• [INFORMATION SHOWN]
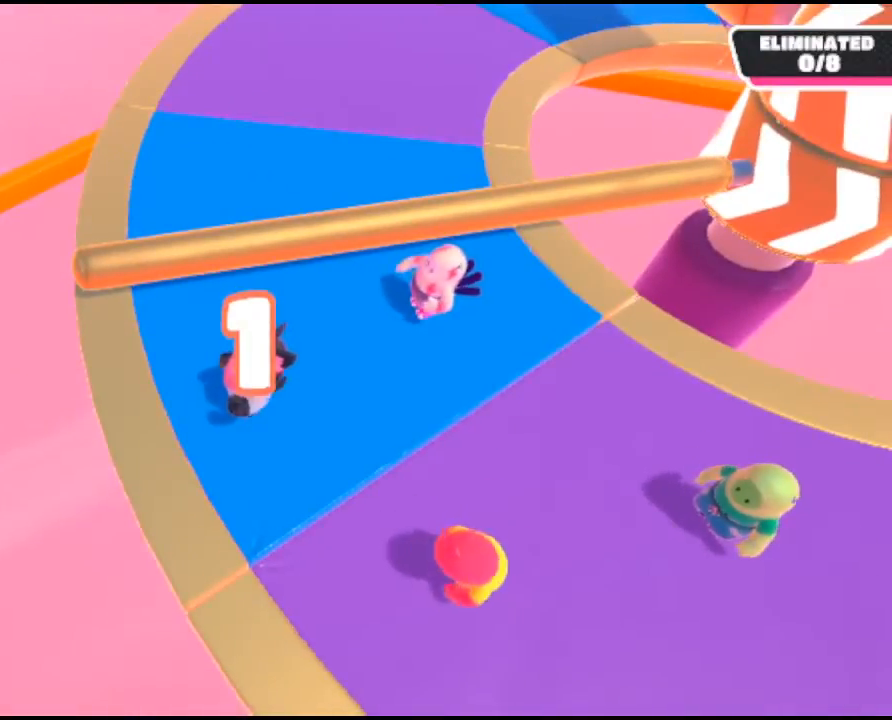
{"buttons": [], "left_stick": "right", "right_stick": "center", "events": [[67, "A", "down"], [233, "A", "up"]]}
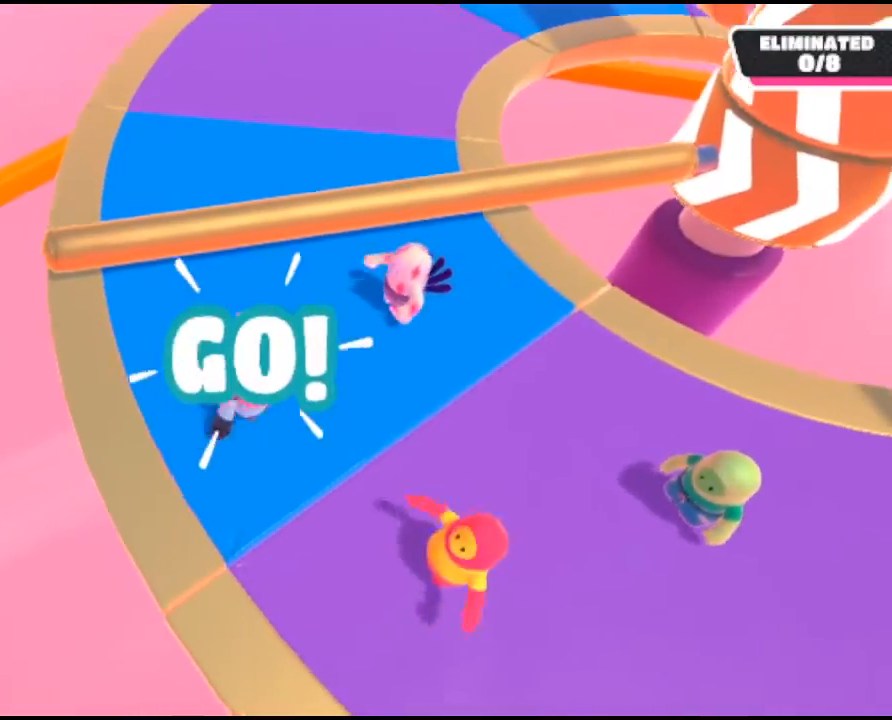
{"buttons": [], "left_stick": "down", "right_stick": "center", "events": [[67, "A", "down"], [167, "A", "up"], [167, "left_stick", "up-right"], [300, "left_stick", "left"], [467, "left_stick", "down"]]}
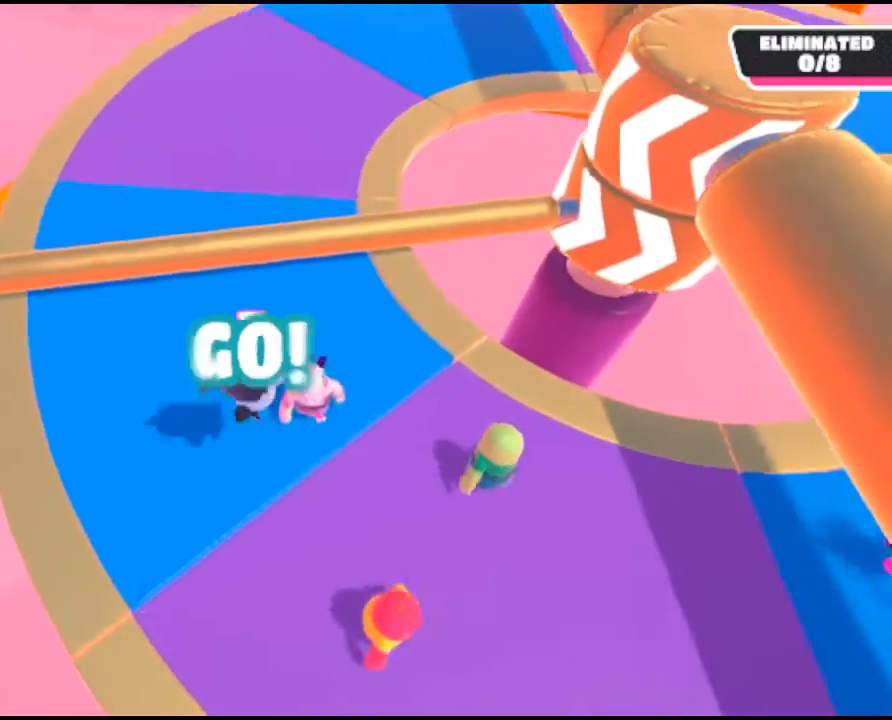
{"buttons": [], "left_stick": "up-left", "right_stick": "center", "events": [[33, "left_stick", "down-right"], [167, "left_stick", "up-left"]]}
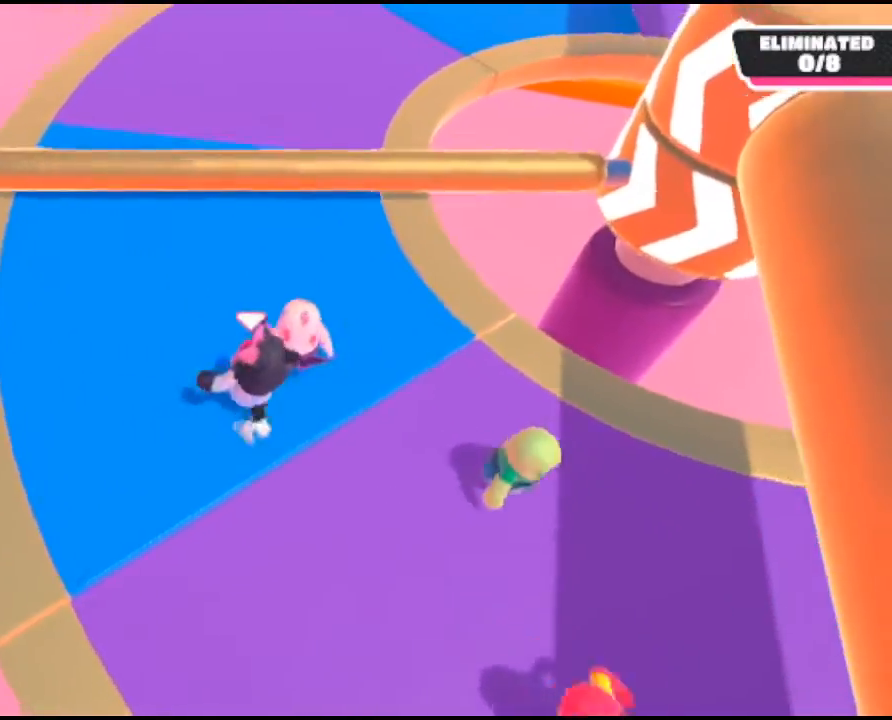
{"buttons": [], "left_stick": "up-left", "right_stick": "center", "events": [[67, "left_stick", "up"], [167, "left_stick", "up-right"], [367, "left_stick", "up-left"]]}
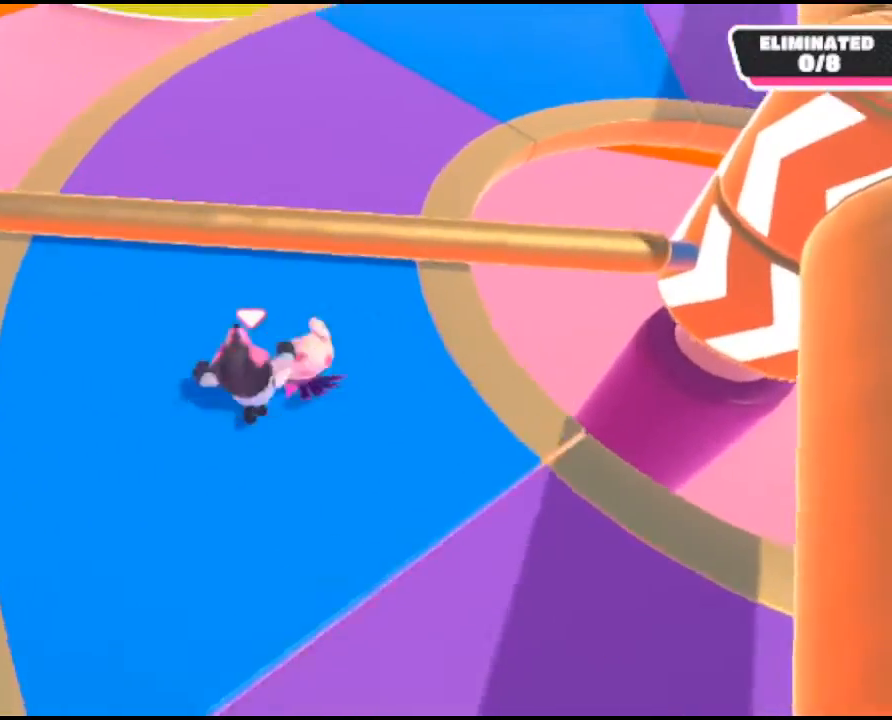
{"buttons": [], "left_stick": "up-right", "right_stick": "center", "events": [[233, "left_stick", "up"], [333, "left_stick", "up-right"]]}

• [PROBLEM REQUIREMENTS] Among the lines above, which hold the word "down"? Report each one.

• [SOLUTION]
{"buttons": [], "left_stick": "right", "right_stick": "center", "events": [[67, "A", "down"], [233, "A", "up"]]}
{"buttons": [], "left_stick": "down", "right_stick": "center", "events": [[67, "A", "down"], [167, "A", "up"], [167, "left_stick", "up-right"], [300, "left_stick", "left"], [467, "left_stick", "down"]]}
{"buttons": [], "left_stick": "up-left", "right_stick": "center", "events": [[33, "left_stick", "down-right"], [167, "left_stick", "up-left"]]}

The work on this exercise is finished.